▶ _SET EXERCISE_
Copy out every line of text in the records below word for word, leaving out the pictures.

▶ _RECORDED DATA_
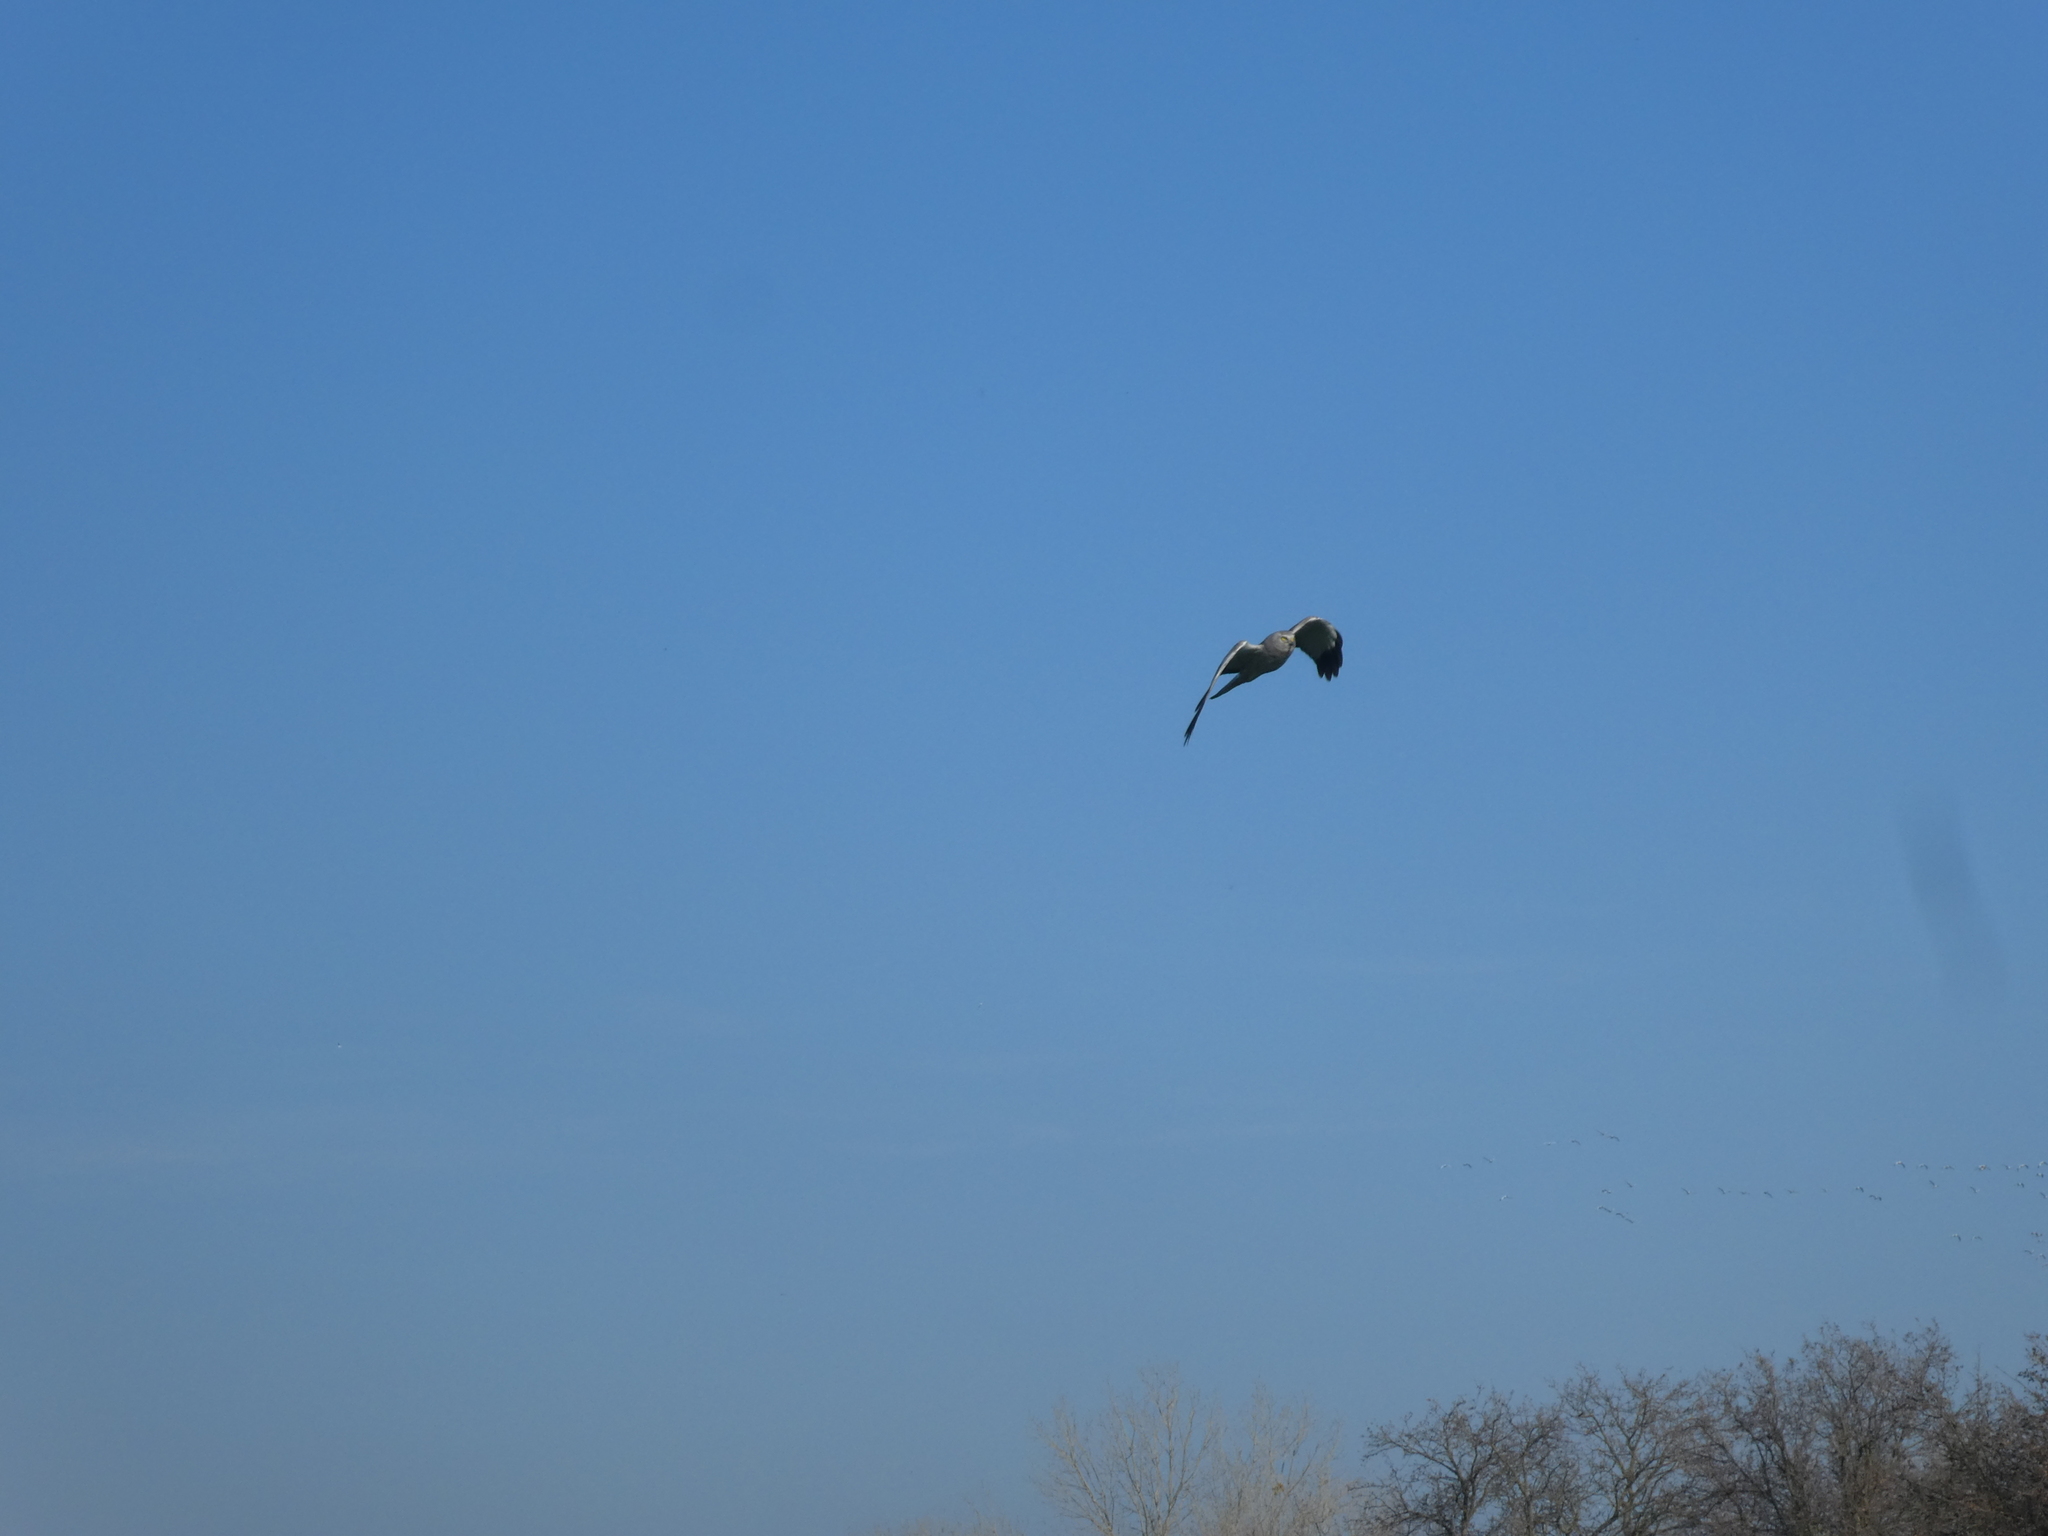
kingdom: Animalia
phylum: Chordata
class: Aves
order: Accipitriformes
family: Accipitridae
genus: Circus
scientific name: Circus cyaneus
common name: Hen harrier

▶ _SOLVED EXERCISE_
kingdom: Animalia
phylum: Chordata
class: Aves
order: Accipitriformes
family: Accipitridae
genus: Circus
scientific name: Circus cyaneus
common name: Hen harrier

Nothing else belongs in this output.